28th February 2017
How much do you earn? How big is your pay cheque? What’s your salary? These are all questions that are avoided like the plague. Discussing your pay with the people you work with is just simply not the “done thing”.
There are a number of different reasons, ranging from claims that it’s illegal to talk about your salary, to the fact that most people consider it to be a private matter and not something they want to share. But can you actually discuss your salary with your colleagues, if you choose to do so?
Would you feel any better knowing what your colleagues earn?
If you’re happy, and you earn enough, then does it matter what the people around you earn? Or, with the current culture of secrecy, would you prefer a more open approach to the topic?
It all boils down to whether or not you’re satisfied in your job. A study discovered that, even when employees are paid accurately according to their job title, two-thirds think that they’re underpaid. Of that amount, 60% said they are dissatisfied with their job and plan to move on within 6 months. On the other hand, research found that 82% of employees who were paid a lower wage, but had been told why, said that they were satisfied in their job and were intending to stay.
Last year, we highlighted the effects of telling all on payroll. Research from Emiliano Huet-Vaughn found that employees that were shown their earnings and how they compared with their peers on the whole worked harder and increased their performance. Interestingly however, men responded more positively than women in the survey.
A further study from Elena Belogolovsky and Peter Bamberger revealed that keeping pay secret also depressed employee performance.
Despite the research, it’s still not uncommon for companies to try and prevent their employees from talking about payroll. This is sometimes done by putting clauses in contracts which imply that it’s illegal to discuss pay, or state that it goes against company policy and will result in disciplinary action. However, in October 2010 the Equality Act made so-called “gagging” clauses unenforceable, to ensure that employees who were trying to find out if they were being discriminated against could do so.
Why do companies include gagging clauses or discourage transparency?

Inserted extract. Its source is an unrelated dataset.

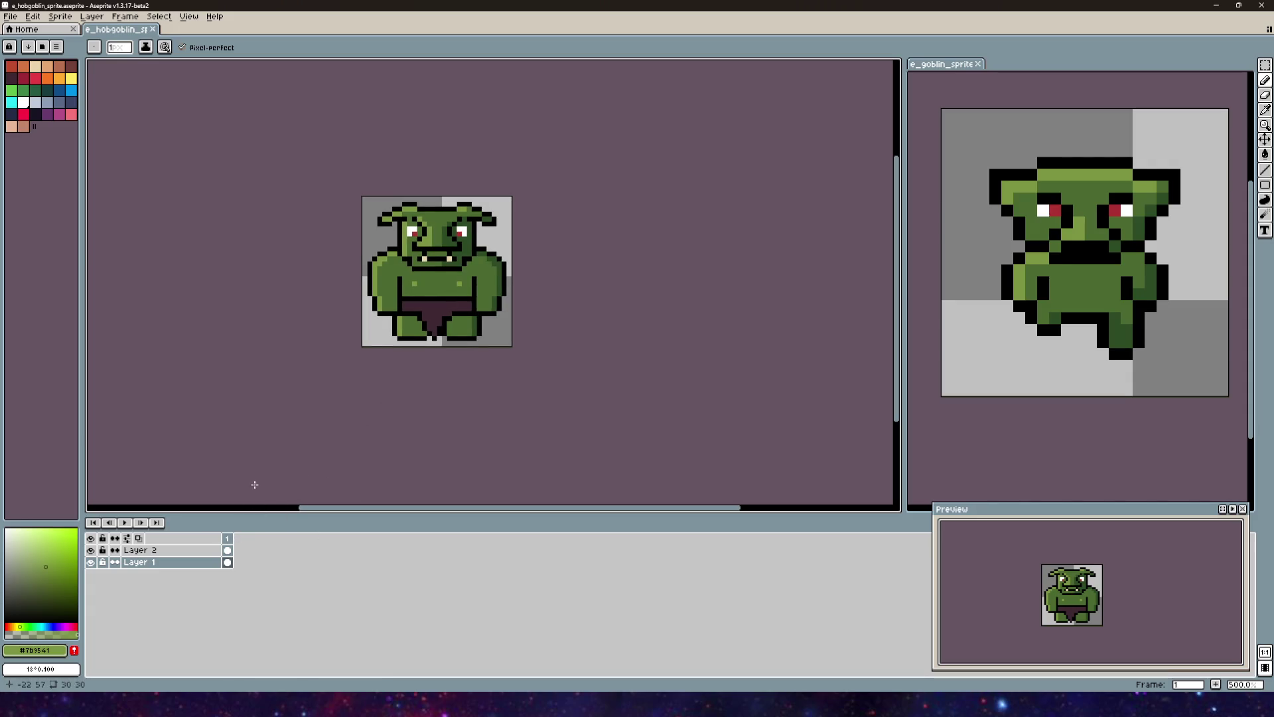
right_click(226, 538)
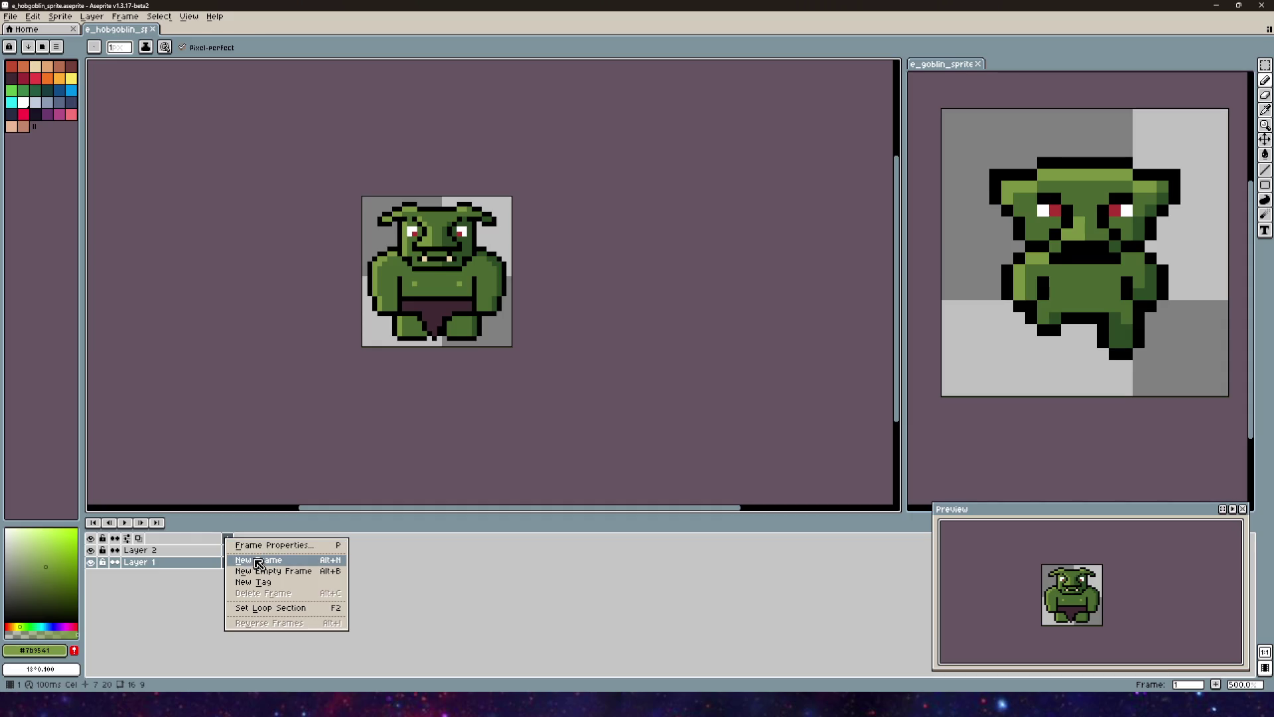
left_click(257, 563)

If a business’s culture doesn’t suit salary transparency, it may not be advisable for them to just jump in and reveal all. If your employees view compensation as being an indicator that they’re not being valued, morale may suffer. There’s also a simple logistical issue. Large businesses with thousands of employees may find the task of becoming transparent more hassle than it’s ultimately worth. Payroll transparency has no off switch, so if the business is going to face some difficult conversations in the event of a reveal, it simply isn’t a sensible business decision.

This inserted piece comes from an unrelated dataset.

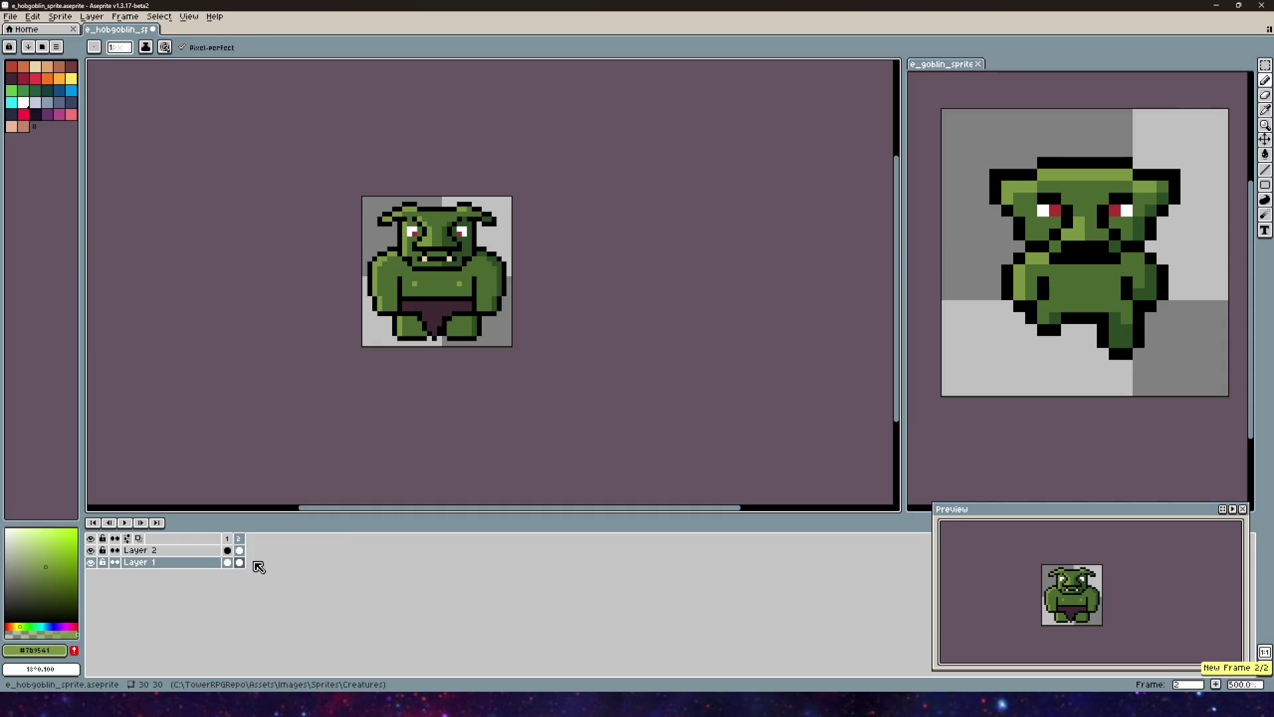
left_click(229, 550)
left_click(238, 538)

However, there are other companies that operate on total salary transparency. This means any change in pay is carefully considered, and demonstrates exactly what staff need to do to achieve a pay rise.
Everyone has a different opinion on this subject and the debate rages on. But, the trend is starting to shift in favour of transparency. In a world of uncertainty, fake news and distrust, businesses are realising that transparency might just be the best policy.